Error running de.test.lrt: type <class 'tuple'> not recognized
When I try to run the LRT function I get the following error:
---------------------------------------------------------------------------
ValueError Traceback (most recent call last)
<ipython-input-378-462f6e08c1ed> in <module>
17 data=data,
18 full_formula_loc="1+condition",
---> 19 reduced_formula_loc="1"
20 )
~/batchglm/diffxpy/diffxpy/testing/tests.py in lrt(data, full_formula_loc, reduced_formula_loc, full_formula_scale, reduced_formula_scale, as_numeric, init_a, init_b, gene_names, sample_description, noise_model, size_factors, batch_size, backend, train_args, training_strategy, quick_scale, dtype, **kwargs)
412 quick_scale=quick_scale,
413 dtype=dtype,
--> 414 **kwargs
415 )
416 full_model = _fit(
~/batchglm/diffxpy/diffxpy/testing/tests.py in _fit(noise_model, data, design_loc, design_scale, design_loc_names, design_scale_names, constraints_loc, constraints_scale, init_model, init_a, init_b, gene_names, size_factors, batch_size, backend, training_strategy, quick_scale, train_args, close_session, dtype)

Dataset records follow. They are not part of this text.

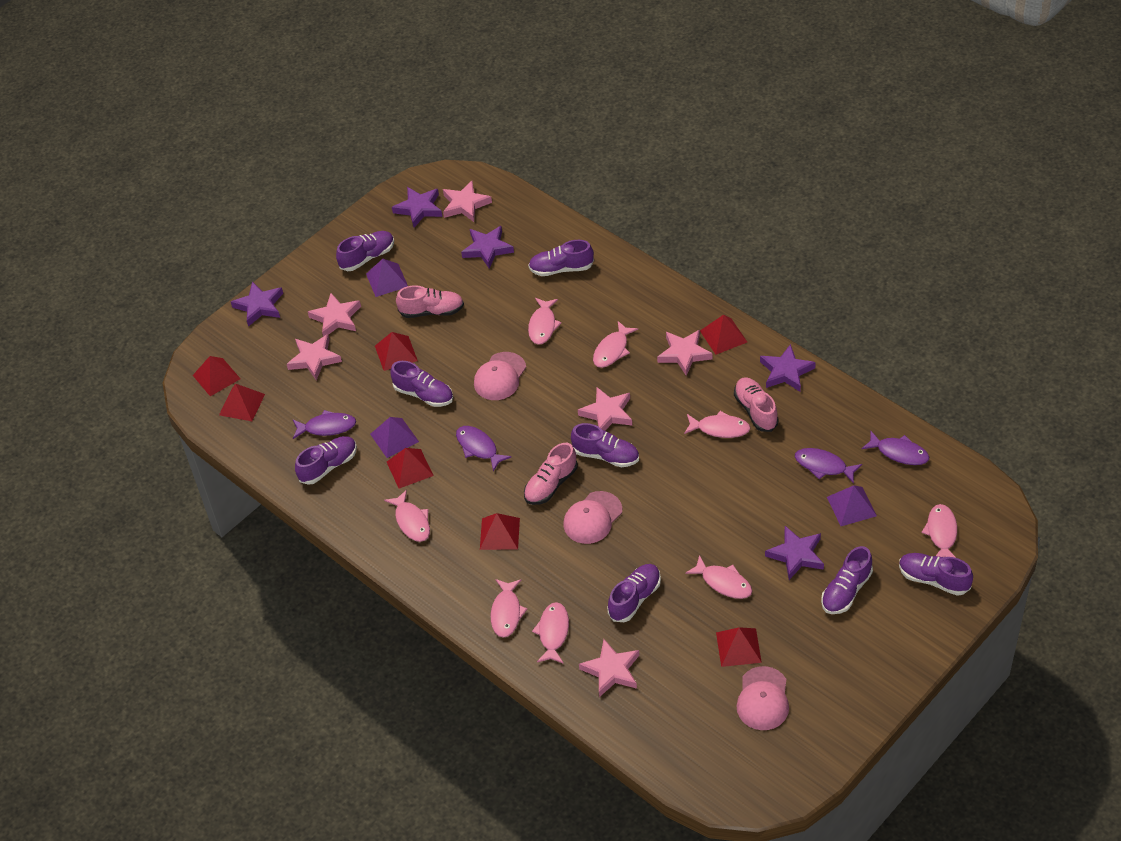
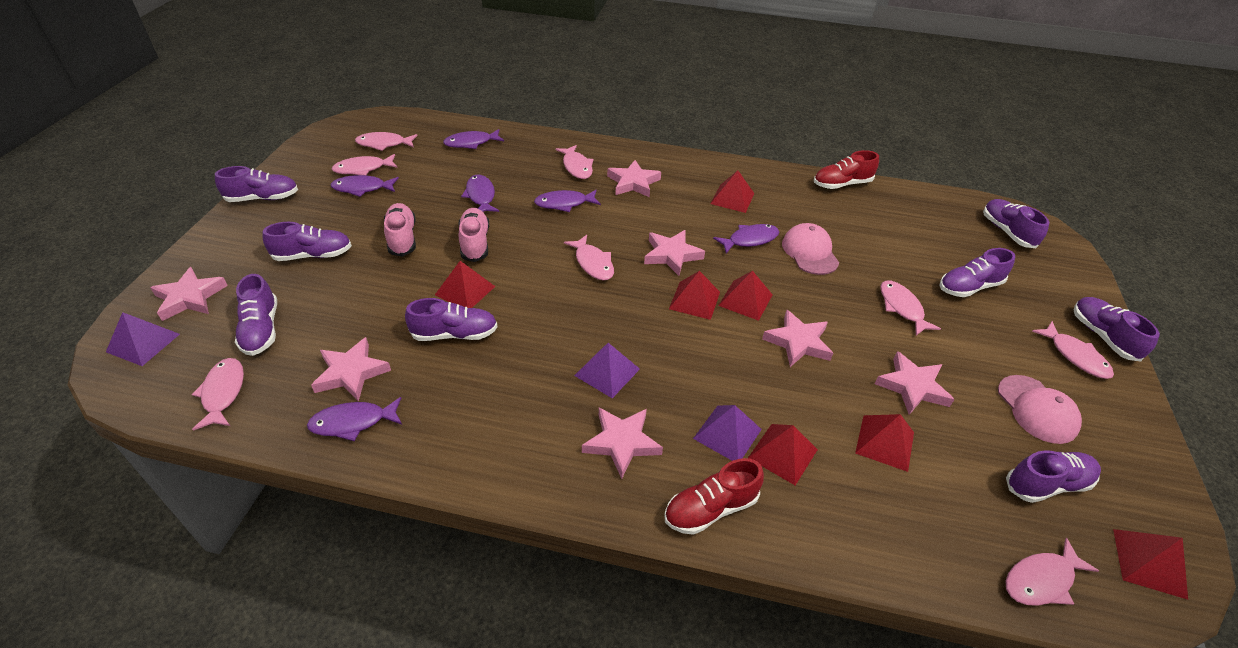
pink cap: 3 -> 2
pink shoe: 3 -> 2
pink star: 6 -> 7
purple fish: 4 -> 6
purple star: 5 -> 0
red shoe: 0 -> 2

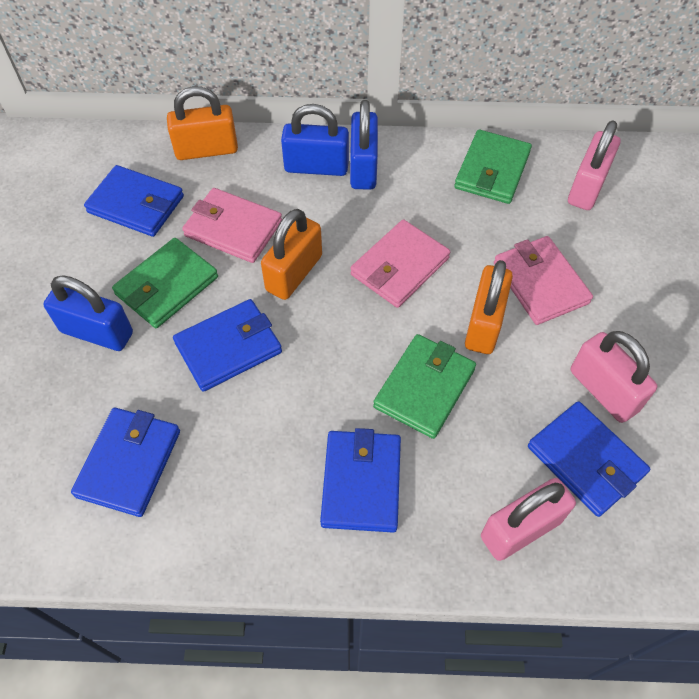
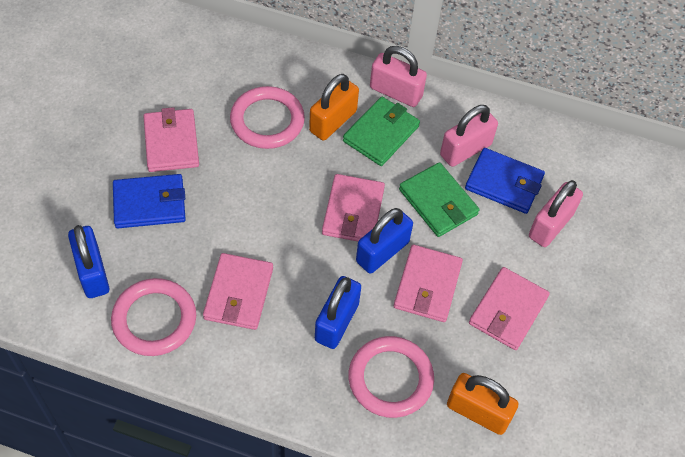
blue wallet: 5 -> 2
green wallet: 3 -> 2
orange padlock: 3 -> 2
pink ring: 0 -> 3
pink wallet: 3 -> 5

188 chunk_size_genes=chunk_size_genes,
189 as_dask=backend.lower() in ["numpy"],
--> 190 cast_dtype=dtype
191 )
192
~/batchglm/batchglm/models/base_glm/input.py in __init__(self, data, design_loc, design_loc_names, design_scale, design_scale_names, constraints_loc, constraints_scale, size_factors, observation_names, feature_names, chunk_size_cells, chunk_size_genes, as_dask, cast_dtype)
94 design_loc, design_loc_names = parse_design(
95 design_matrix=design_loc,
---> 96 param_names=design_loc_names
97 )
98 design_scale, design_scale_names = parse_design(
~/batchglm/batchglm/models/base_glm/utils.py in parse_design(design_matrix, param_names)
39 params = None
40 else:
---> 41 raise ValueError("type %s not recognized" % type(design_matrix))
42
43 if param_names is not None:
ValueError: type <class 'tuple'> not recognized
This was the code block I ran to generate the error (versions I am using are: batchglm version v0.7.4+5.g31b905b, diffpy version v0.7.4+16.g3689ea8):
sim = Simulator(num_observations=200, num_features=100)
sim.generate_sample_description(num_batches=0, num_conditions=4)
sim.generate_params(
rand_fn_loc=lambda shape: np.random.uniform(-0.1, 0.1, shape),
rand_fn_scale=lambda shape: np.random.uniform(0.1, 2, shape)
)
sim.generate_data()
sim.x.min()
data = anndata.AnnData(
X=sim.x,
var=pd.DataFrame(index=["gene" + str(i) for i in range(sim.x.shape[1])]),
obs=sim.sample_description
)
test_lrt = de.test.lrt(
data=data,
full_formula_loc="1+condition",
reduced_formula_loc="1"
)
Please let me know what I am doing incorrectly and how to properly run the code block above. Thanks!
Hi @cchrysostomou, I recommend using Wald test for now, I am still working on gettting lrt to work in the new version, Wald is faster and preferable in my opinion though!
@davidsebfischer. Thanks for the response, I'll be sure to focus on using Wald. This next question might be best served in a separate thread, but out of curiosity, I was wondering what is the expected data format of input data. I tried looking through tutorial but it wasn't overtly clear.
For example should we assume that our scanpy object should already be log normalized and depth normalized, or does it expect the data to be raw read counts and handles any normalization and scaling in the function?